Specifically, A/HongKong/1/1968 has a malformed date in its IRD record (NON--
) and A/Bilthoven/2668/1970 is missing a date in its GISAID record (``), so we need to replace these date strings with the appropriate ambiguous dates for each strain.
csvtk -t replace \
-f date \
-p "(NON--)" \
-r "1968-XX-XX" \
parsed_h3n2_ha_metadata.tsv | \
csvtk -t replace \
-f date \
-p "(^$)" \
-r "1970-XX-XX" > parsed_h3n2_ha_metadata_with_corrected_dates.tsv
Sequence names from Bedford et al. 2014 do not always match names from these databases, so we need to rename the sequences to match the Bedford et al. names.
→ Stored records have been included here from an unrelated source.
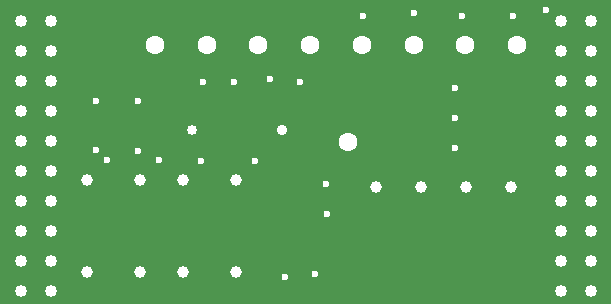
<source format=gbr>
G04 Generated by Ultiboard 13.0 *
%IPNEG*%
%FSLAX25Y25*%
%MOIN*%

%ADD11C,0.06300*%
%ADD12C,0.04000*%
%ADD13C,0.03937*%
%ADD14C,0.02362*%
%ADD15C,0.03333*%
%ADD16C,0.03500*%


G04 ColorRGB 000000 for the following layer *
%LNDrill-Copper Top-Copper Bottom*%
%LPD*%
G54D11*
X338772Y246288D03*
X356009Y246288D03*
X373246Y246288D03*
X390483Y246288D03*
X269824Y246288D03*
X287061Y246288D03*
X321535Y246288D03*
X304298Y246288D03*
X334000Y214000D03*
G54D12*
X235000Y244500D03*
X235000Y234500D03*
X235000Y224500D03*
X235000Y214500D03*
X235000Y204500D03*
X235000Y194500D03*
X235000Y184500D03*
X235000Y174500D03*
X235000Y164500D03*
X405000Y244500D03*
X405000Y234500D03*
X405000Y224500D03*
X405000Y214500D03*
X405000Y204500D03*
X405000Y194500D03*
X405000Y184500D03*
X405000Y174500D03*
X405000Y164500D03*
X405000Y254500D03*
X225000Y244500D03*
X225000Y234500D03*
X225000Y164500D03*
X225000Y174500D03*
X225000Y184500D03*
X225000Y194500D03*
X225000Y204500D03*
X225000Y214500D03*
X225000Y224500D03*
X415000Y254500D03*
X415000Y244500D03*
X415000Y234500D03*
X415000Y224500D03*
X415000Y214500D03*
X415000Y204500D03*
X415000Y194500D03*
X415000Y184500D03*
X415000Y174500D03*
X415000Y164500D03*
X225000Y254500D03*
X235000Y254500D03*
G54D13*
X247142Y170646D03*
X264858Y170646D03*
X247142Y201354D03*
X264858Y201354D03*
X296858Y201354D03*
X279142Y201354D03*
X296858Y170646D03*
X279142Y170646D03*
X388500Y198961D03*
X373500Y198961D03*
X358500Y198961D03*
X343500Y198961D03*
G54D14*
X405000Y255000D03*
X400000Y258000D03*
X253787Y208000D03*
X271000Y208000D03*
X285000Y207606D03*
X303000Y207748D03*
X326782Y200000D03*
X327032Y190000D03*
X250000Y211394D03*
X264000Y211000D03*
X250000Y227906D03*
X285953Y234000D03*
X264000Y227906D03*
X318000Y234000D03*
X322000Y246876D03*
X304000Y247000D03*
X296000Y234000D03*
X339000Y256000D03*
X356000Y257000D03*
X372000Y256000D03*
X389000Y256000D03*
X369961Y232000D03*
X369961Y222000D03*
X369961Y212000D03*
X308000Y235000D03*
X313000Y169000D03*
X323000Y170000D03*
G54D15*
X282000Y218000D03*
G54D16*
X312000Y218000D03*

M02*

</source>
To rename sequences, we first join the database metadata with the sequence table from Bedford et al. on accession
using tsv-utils.
After the join, we rename and reorder the "strain" columns with csvtk such that the Bedford et al. strain name appears as strain
in the first column.
tsv-join \
--header \
--filter-file H3N2_seq_data.tsv \
--key-fields accession \
--append-fields strain \
-p bedford_ parsed_h3n2_ha_metadata_with_corrected_dates.tsv \
| csvtk -t rename -f strain,bedford_strain -n database_strain,strain \
| csvtk -t cut -f 5,1,2,3,4 > h3n2_ha_metadata.tsv
The resulting TSV file has strain
(from Bedford et al), database_strain
(from database downloads), accession
, and date
.
Create a mapping of database strain name to Bedford et al. strain name.
csvtk -t cut -f 2,1 h3n2_ha_metadata.tsv > database_to_bedford_strain.tsv
Rename sequences with the mapping of strain names.
seqkit replace \
-p '(.+)' \
-r '{kv}' \
-k database_to_bedford_strain.tsv \
parsed_h3n2_ha_sequences.fasta > h3n2_ha_sequences.fasta
The resulting files h3n2_ha_sequences.fasta
and h3n2_ha_metadata.tsv
are the starting points for the analyses in this paper.
Each file should contain 401 records.